REQUIRED ACTION
If a line in the data below includes the string "left", please return a copy of it.
---------- DATA FOR PROCESSING ----------
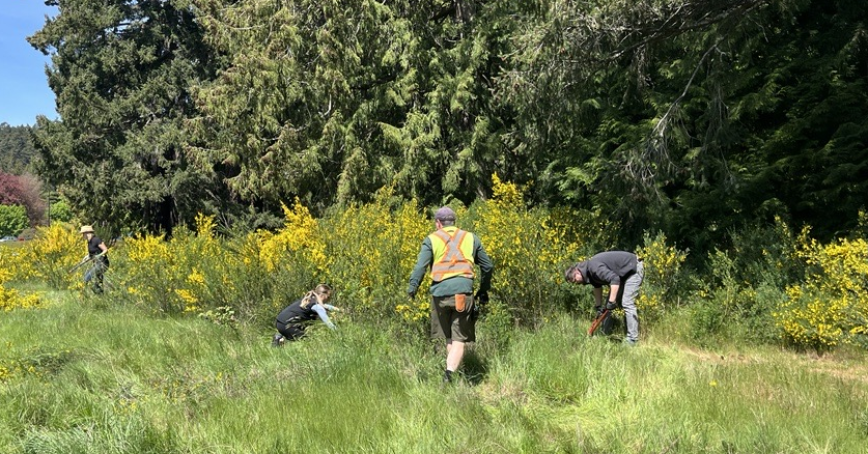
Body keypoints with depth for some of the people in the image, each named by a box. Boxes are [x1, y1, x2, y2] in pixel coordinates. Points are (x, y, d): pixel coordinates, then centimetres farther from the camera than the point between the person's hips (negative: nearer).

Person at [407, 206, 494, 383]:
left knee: (448, 337, 17)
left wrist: (412, 287, -3)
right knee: (459, 340, 1)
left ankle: (451, 371, 19)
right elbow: (488, 266, 19)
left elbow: (421, 266, -5)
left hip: (440, 293, 0)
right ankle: (449, 372, -17)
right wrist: (483, 290, 29)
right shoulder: (470, 238, 15)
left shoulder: (432, 239, 8)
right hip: (463, 293, 0)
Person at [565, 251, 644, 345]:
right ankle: (605, 333, 17)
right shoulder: (589, 271, 3)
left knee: (627, 303, -16)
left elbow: (615, 279, -36)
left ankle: (632, 339, -13)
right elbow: (597, 287, 19)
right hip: (623, 274, 10)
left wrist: (611, 301, -32)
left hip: (634, 269, -10)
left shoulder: (594, 267, -29)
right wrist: (598, 307, 19)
----------
SOLVED EXERCISE
left knee: (448, 337, 17)
left wrist: (412, 287, -3)
left ankle: (451, 371, 19)
left elbow: (421, 266, -5)
left hip: (440, 293, 0)
left shoulder: (432, 239, 8)
left knee: (627, 303, -16)
left elbow: (615, 279, -36)
left ankle: (632, 339, -13)
left wrist: (611, 301, -32)
left hip: (634, 269, -10)
left shoulder: (594, 267, -29)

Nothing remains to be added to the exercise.